=== Task to complete ===
Once the data has been read, print it back in full, exactly.
....
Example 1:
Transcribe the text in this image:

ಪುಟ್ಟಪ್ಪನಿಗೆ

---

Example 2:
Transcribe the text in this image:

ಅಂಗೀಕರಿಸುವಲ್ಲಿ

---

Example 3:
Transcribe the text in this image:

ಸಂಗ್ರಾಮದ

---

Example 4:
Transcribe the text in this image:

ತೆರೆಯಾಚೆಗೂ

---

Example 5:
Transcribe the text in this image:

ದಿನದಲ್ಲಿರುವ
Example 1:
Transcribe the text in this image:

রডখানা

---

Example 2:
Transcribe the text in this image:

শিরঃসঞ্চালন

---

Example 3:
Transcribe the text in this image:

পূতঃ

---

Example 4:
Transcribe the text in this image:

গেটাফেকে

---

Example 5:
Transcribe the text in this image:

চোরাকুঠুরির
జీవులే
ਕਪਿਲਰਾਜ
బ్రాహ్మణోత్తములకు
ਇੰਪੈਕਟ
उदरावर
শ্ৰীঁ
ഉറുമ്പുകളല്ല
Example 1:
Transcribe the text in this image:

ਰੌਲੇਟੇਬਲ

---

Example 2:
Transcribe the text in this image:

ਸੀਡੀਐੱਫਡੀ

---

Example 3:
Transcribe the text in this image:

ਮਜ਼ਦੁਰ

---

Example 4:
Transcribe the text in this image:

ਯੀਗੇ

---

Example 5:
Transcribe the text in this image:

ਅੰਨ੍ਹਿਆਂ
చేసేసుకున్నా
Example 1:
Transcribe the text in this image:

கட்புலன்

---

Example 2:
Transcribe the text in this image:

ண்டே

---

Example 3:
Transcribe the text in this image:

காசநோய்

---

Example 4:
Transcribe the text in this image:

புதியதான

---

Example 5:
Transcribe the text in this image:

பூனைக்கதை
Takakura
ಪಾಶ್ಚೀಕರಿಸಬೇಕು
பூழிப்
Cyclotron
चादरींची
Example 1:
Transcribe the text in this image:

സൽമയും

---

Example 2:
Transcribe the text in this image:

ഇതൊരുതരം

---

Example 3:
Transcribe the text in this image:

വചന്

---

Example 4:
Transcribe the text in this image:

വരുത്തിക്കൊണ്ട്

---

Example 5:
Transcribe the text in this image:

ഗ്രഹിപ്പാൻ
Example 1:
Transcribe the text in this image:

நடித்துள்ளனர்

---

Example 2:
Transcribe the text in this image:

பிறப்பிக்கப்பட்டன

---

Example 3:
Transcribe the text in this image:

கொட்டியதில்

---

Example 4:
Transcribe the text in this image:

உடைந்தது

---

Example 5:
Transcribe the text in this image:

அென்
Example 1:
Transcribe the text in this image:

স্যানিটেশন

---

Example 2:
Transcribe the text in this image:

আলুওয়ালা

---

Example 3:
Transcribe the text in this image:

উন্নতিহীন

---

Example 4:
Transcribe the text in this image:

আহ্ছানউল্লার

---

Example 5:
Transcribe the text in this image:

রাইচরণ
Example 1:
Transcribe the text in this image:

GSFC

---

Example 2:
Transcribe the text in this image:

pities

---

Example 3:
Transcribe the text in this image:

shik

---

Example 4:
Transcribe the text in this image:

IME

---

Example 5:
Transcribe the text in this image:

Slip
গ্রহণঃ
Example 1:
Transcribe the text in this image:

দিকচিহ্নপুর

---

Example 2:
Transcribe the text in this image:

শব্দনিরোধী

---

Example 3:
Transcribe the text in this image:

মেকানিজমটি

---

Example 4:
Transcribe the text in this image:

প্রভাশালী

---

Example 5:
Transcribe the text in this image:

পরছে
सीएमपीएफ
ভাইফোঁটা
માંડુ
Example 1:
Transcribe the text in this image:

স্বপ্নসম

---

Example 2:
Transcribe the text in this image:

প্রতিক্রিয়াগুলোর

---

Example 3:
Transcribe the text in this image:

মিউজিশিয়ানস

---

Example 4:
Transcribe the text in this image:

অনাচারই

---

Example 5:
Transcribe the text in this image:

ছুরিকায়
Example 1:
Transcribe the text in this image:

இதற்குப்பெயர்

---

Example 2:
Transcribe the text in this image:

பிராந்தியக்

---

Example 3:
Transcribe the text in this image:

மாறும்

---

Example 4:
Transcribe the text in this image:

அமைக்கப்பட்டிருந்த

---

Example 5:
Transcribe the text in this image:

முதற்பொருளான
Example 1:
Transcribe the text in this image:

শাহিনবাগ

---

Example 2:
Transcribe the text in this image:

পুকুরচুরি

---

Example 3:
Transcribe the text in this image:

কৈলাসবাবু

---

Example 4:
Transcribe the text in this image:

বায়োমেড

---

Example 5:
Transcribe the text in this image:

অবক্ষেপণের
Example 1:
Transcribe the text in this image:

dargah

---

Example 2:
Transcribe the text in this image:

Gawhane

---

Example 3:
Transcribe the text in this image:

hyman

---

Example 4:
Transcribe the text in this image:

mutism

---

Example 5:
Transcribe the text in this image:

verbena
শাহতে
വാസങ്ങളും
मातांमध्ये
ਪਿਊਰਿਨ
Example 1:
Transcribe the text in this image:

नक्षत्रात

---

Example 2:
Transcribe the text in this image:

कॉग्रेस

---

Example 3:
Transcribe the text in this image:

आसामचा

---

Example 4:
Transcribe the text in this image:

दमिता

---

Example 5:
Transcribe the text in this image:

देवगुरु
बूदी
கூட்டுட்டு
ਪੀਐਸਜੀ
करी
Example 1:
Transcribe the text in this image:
....
=== Exercise result ===
Example 1:
Transcribe the text in this image:

ಪುಟ್ಟಪ್ಪನಿಗೆ

---

Example 2:
Transcribe the text in this image:

ಅಂಗೀಕರಿಸುವಲ್ಲಿ

---

Example 3:
Transcribe the text in this image:

ಸಂಗ್ರಾಮದ

---

Example 4:
Transcribe the text in this image:

ತೆರೆಯಾಚೆಗೂ

---

Example 5:
Transcribe the text in this image:

ದಿನದಲ್ಲಿರುವ
Example 1:
Transcribe the text in this image:

রডখানা

---

Example 2:
Transcribe the text in this image:

শিরঃসঞ্চালন

---

Example 3:
Transcribe the text in this image:

পূতঃ

---

Example 4:
Transcribe the text in this image:

গেটাফেকে

---

Example 5:
Transcribe the text in this image:

চোরাকুঠুরির
జీవులే
ਕਪਿਲਰਾਜ
బ్రాహ్మణోత్తములకు
ਇੰਪੈਕਟ
उदरावर
শ্ৰীঁ
ഉറുമ്പുകളല്ല
Example 1:
Transcribe the text in this image:

ਰੌਲੇਟੇਬਲ

---

Example 2:
Transcribe the text in this image:

ਸੀਡੀਐੱਫਡੀ

---

Example 3:
Transcribe the text in this image:

ਮਜ਼ਦੁਰ

---

Example 4:
Transcribe the text in this image:

ਯੀਗੇ

---

Example 5:
Transcribe the text in this image:

ਅੰਨ੍ਹਿਆਂ
చేసేసుకున్నా
Example 1:
Transcribe the text in this image:

கட்புலன்

---

Example 2:
Transcribe the text in this image:

ண்டே

---

Example 3:
Transcribe the text in this image:

காசநோய்

---

Example 4:
Transcribe the text in this image:

புதியதான

---

Example 5:
Transcribe the text in this image:

பூனைக்கதை
Takakura
ಪಾಶ್ಚೀಕರಿಸಬೇಕು
பூழிப்
Cyclotron
चादरींची
Example 1:
Transcribe the text in this image:

സൽമയും

---

Example 2:
Transcribe the text in this image:

ഇതൊരുതരം

---

Example 3:
Transcribe the text in this image:

വചന്

---

Example 4:
Transcribe the text in this image:

വരുത്തിക്കൊണ്ട്

---

Example 5:
Transcribe the text in this image:

ഗ്രഹിപ്പാൻ
Example 1:
Transcribe the text in this image:

நடித்துள்ளனர்

---

Example 2:
Transcribe the text in this image:

பிறப்பிக்கப்பட்டன

---

Example 3:
Transcribe the text in this image:

கொட்டியதில்

---

Example 4:
Transcribe the text in this image:

உடைந்தது

---

Example 5:
Transcribe the text in this image:

அென்
Example 1:
Transcribe the text in this image:

স্যানিটেশন

---

Example 2:
Transcribe the text in this image:

আলুওয়ালা

---

Example 3:
Transcribe the text in this image:

উন্নতিহীন

---

Example 4:
Transcribe the text in this image:

আহ্ছানউল্লার

---

Example 5:
Transcribe the text in this image:

রাইচরণ
Example 1:
Transcribe the text in this image:

GSFC

---

Example 2:
Transcribe the text in this image:

pities

---

Example 3:
Transcribe the text in this image:

shik

---

Example 4:
Transcribe the text in this image:

IME

---

Example 5:
Transcribe the text in this image:

Slip
গ্রহণঃ
Example 1:
Transcribe the text in this image:

দিকচিহ্নপুর

---

Example 2:
Transcribe the text in this image:

শব্দনিরোধী

---

Example 3:
Transcribe the text in this image:

মেকানিজমটি

---

Example 4:
Transcribe the text in this image:

প্রভাশালী

---

Example 5:
Transcribe the text in this image:

পরছে
सीएमपीएफ
ভাইফোঁটা
માંડુ
Example 1:
Transcribe the text in this image:

স্বপ্নসম

---

Example 2:
Transcribe the text in this image:

প্রতিক্রিয়াগুলোর

---

Example 3:
Transcribe the text in this image:

মিউজিশিয়ানস

---

Example 4:
Transcribe the text in this image:

অনাচারই

---

Example 5:
Transcribe the text in this image:

ছুরিকায়
Example 1:
Transcribe the text in this image:

இதற்குப்பெயர்

---

Example 2:
Transcribe the text in this image:

பிராந்தியக்

---

Example 3:
Transcribe the text in this image:

மாறும்

---

Example 4:
Transcribe the text in this image:

அமைக்கப்பட்டிருந்த

---

Example 5:
Transcribe the text in this image:

முதற்பொருளான
Example 1:
Transcribe the text in this image:

শাহিনবাগ

---

Example 2:
Transcribe the text in this image:

পুকুরচুরি

---

Example 3:
Transcribe the text in this image:

কৈলাসবাবু

---

Example 4:
Transcribe the text in this image:

বায়োমেড

---

Example 5:
Transcribe the text in this image:

অবক্ষেপণের
Example 1:
Transcribe the text in this image:

dargah

---

Example 2:
Transcribe the text in this image:

Gawhane

---

Example 3:
Transcribe the text in this image:

hyman

---

Example 4:
Transcribe the text in this image:

mutism

---

Example 5:
Transcribe the text in this image:

verbena
শাহতে
വാസങ്ങളും
मातांमध्ये
ਪਿਊਰਿਨ
Example 1:
Transcribe the text in this image:

नक्षत्रात

---

Example 2:
Transcribe the text in this image:

कॉग्रेस

---

Example 3:
Transcribe the text in this image:

आसामचा

---

Example 4:
Transcribe the text in this image:

दमिता

---

Example 5:
Transcribe the text in this image:

देवगुरु
बूदी
கூட்டுட்டு
ਪੀਐਸਜੀ
करी
Example 1:
Transcribe the text in this image:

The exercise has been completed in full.